A fresh battle for control of the digital set top box (STB) market could be in the offing with the recent entry of new players, one year after the country switched from analogue to digital transmission of TV signals.
This comes at a time when a new report indicates that ownership of STBs in Kenya has risen to 71 per cent due to increased affordability, further widening the pool for companies wishing to dive into the market.
This week, the African Digital Consortium (ADN) started distributing its free-to-air decoders in the market that is currently dominated by DStv, Pan-Africa Network Group, Bamba TV, KBC (Signet) and Zuku.
Over The Top (OTT) service provider Netflix also recently launched in the country, while android TV boxes which enable viewers to stream international channels directly from the Internet have also been gaining popularity.
“In December, 71 per cent of those with TV sets owned a set top box, up 8 per cent from the 63 per cent who owned a set top box in July. In Nairobi, which was the first area to transition to digital signal, 79 per cent now own a set top box, which is a 7 per cent increase from July,” says the report by Geo-Poll.
THE BETTER OPTIONS
DStv, whose market Netflix seeks to penetrate, has started an aggressive campaign to protect its top position.
It has been running an online advertising campaign to convince subscribers and the public why, compared with Netflix, it is the better option, with a comparison chart.

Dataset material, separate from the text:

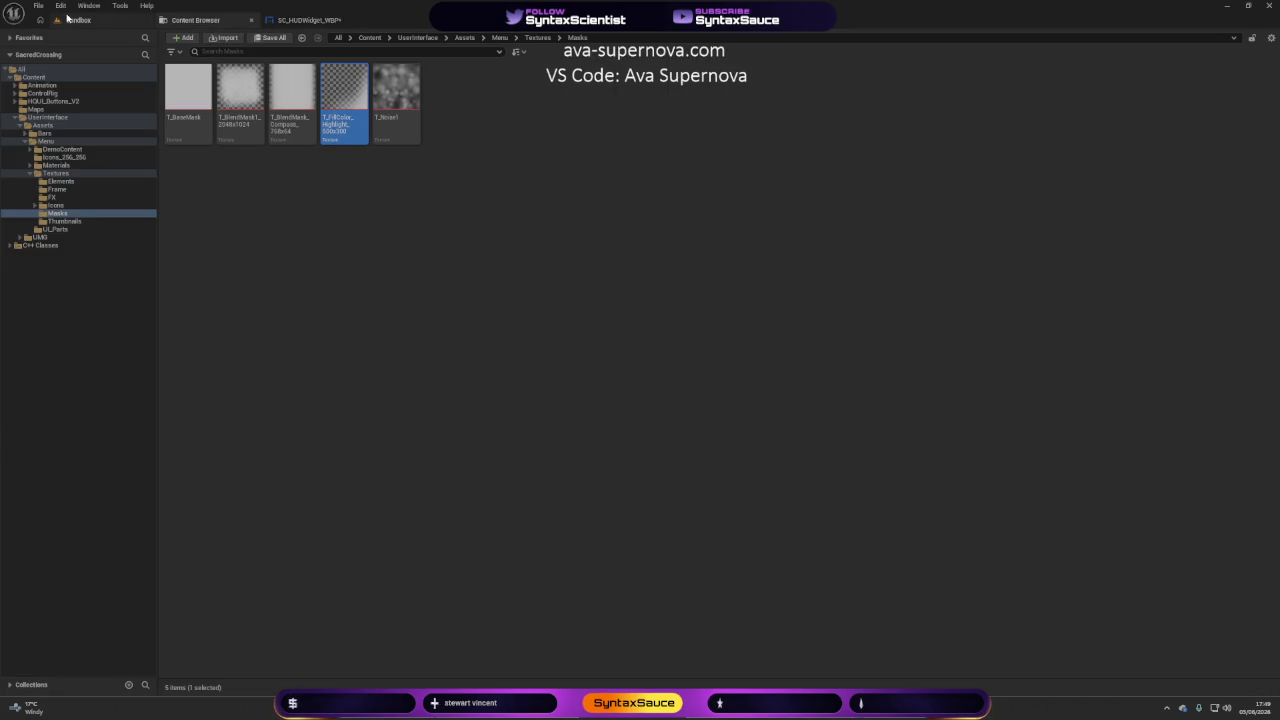
left_click(305, 20)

The South African company, which also owns GoTV, says in the advertisements that it has “more content and no Internet connection is required” to watch its programmes, and that unlike Netflix it is an African company.
DStv recently returned the Barclays Premier League to Super Sport 3 to the delight of its Compact Plus subscribers, while a marketing promotion that had seen it slash its installation price to Sh5,000 over the Christmas period has been extended.
The firm has also added more channels to its GoTV bouquet for the same price.
Netflix, the world’s leading Internet television network with over 75 million members, is hoping to eat into DStv and Zuku’s market and has placed its subscription rates lower than the two companies at Sh815 and Sh1,222 a month.
In turn, Wananchi Group, the owners of Zuku, this week increased the bandwidth for its Infinite package and marginally increased the subscription fees, a move the company says is aimed at enhancing the customer experience.